WHAT IS REQUIRED: Please continue the article about CalAmp CEO Jeffery Gardner's share purchases from where it stops.

TEXT SEGMENT:
# # # #
The stock price moved 80% in a little more than six months the last time CalAmp Corp. (CAMP) Chief Executive Officer (CEO) Jeffery Gardner purchased shares. On July 16, 2016, the technology company’s head honcho bought a modest 1000 shares at $14.11. (1) CAMP hit $25.45 on January 26, 2018.
Mr. Gardner is back at it. He’s purchased 7500 shares in a pair of buys since May 8, 2020. In total, he put $50k into the company he runs between $6.41 and $6.75. Compare his investment to his reported $60,000 a year salary. $50,000 is a big deal, although we suspect his compensation is limited by choice. Nonetheless, his July 2016 transaction shows dollar amount doesn’t matter.
The CEO’s activity runs counter to Wall Street’s view on profitability in 2021. In the last 90-days, earnings pers share (EPS) estimates slid from $0.69 per share to $0.31. That’s down from this year’s consensus projection of $0.43. While EPS are forecasted to nosedive 28%, revenue is slated to slip just 5.8% from $364.86 million in 2020 to $343.73 million.
Gardner will want investors to pay more attention to sales than profits during the next 18-months or so. Based on the CAMP’s five-year price to earnings (P/E) ratio high of 22.68, shares would top out at $7.03 using 2021’s consensus EPS estimate of $0.31. It’s our opinion that it’s highly doubtful the CEO paid as much as $6.75 in hopes the stock would climb to $7.03.
# # # #
MATERIAL PROVIDED:
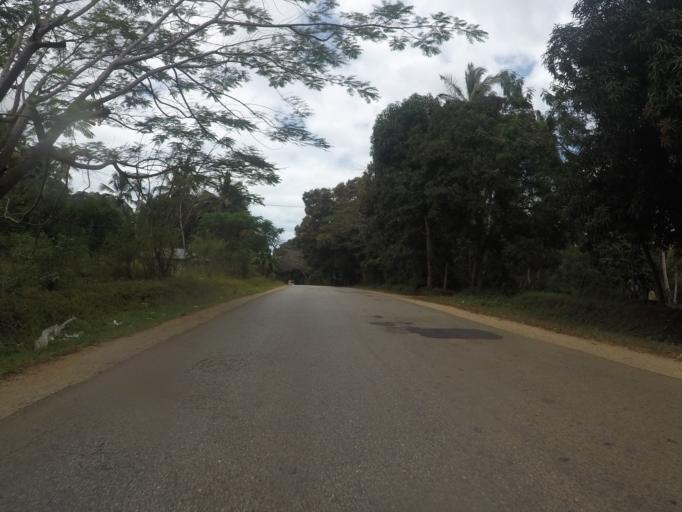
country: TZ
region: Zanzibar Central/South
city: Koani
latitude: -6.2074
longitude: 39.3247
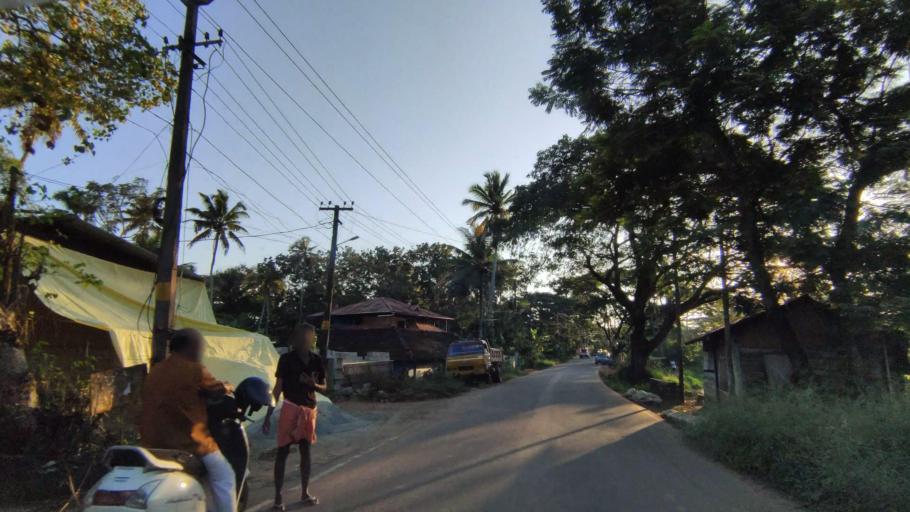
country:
# # # #
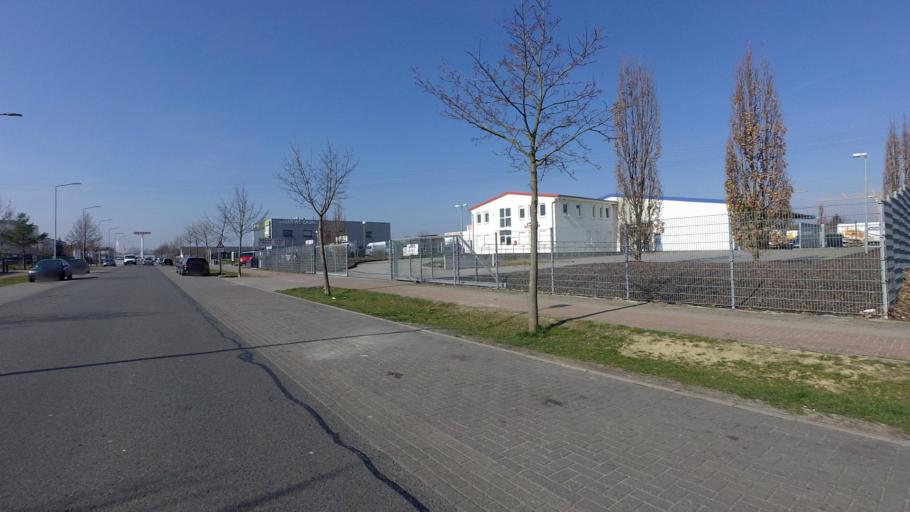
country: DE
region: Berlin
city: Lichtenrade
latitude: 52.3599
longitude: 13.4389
# # # #
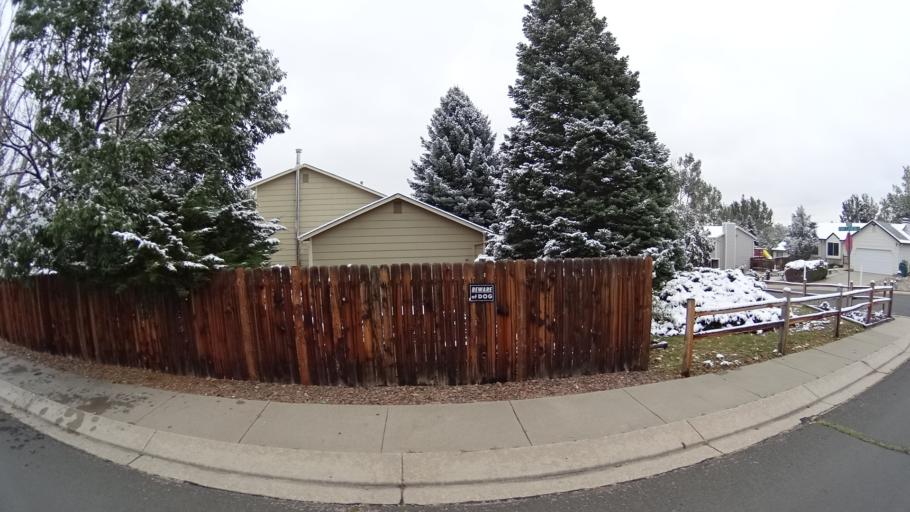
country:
# # # #
THE RESULT:
If we move to the topline, Gardner and shareholders could be much happier. In the last half-decade, CalAmp Corp traded from 0.37 to 2.73 times sales (P/S) with an average of 1.73. At the low end of the five-year history and 2021’s expected revenue of $343.73 million, CAMP would nearly be cut in half to $3.70, not a happy outcome.
But… investors at current levels would be all smiles if the cloud and telematics systems company traded at its five-year average price to sales ratio of 1.73, a price target of $17.32. They and the CEO would be outright giddy at the five-year high P/S ratio of 2.73 and the corresponding price of $27.33.
In the last 52-weeks, CAMP has traded as low as $3.70 and as high as $12.32. The street sees a one-year price target of $10.09. To meet the 12-month number, CalAmp would need to expand its P/E history and trade at 32.55 times EPS. Meanwhile, the P/S ratio of just 1 is required to hit $10.09.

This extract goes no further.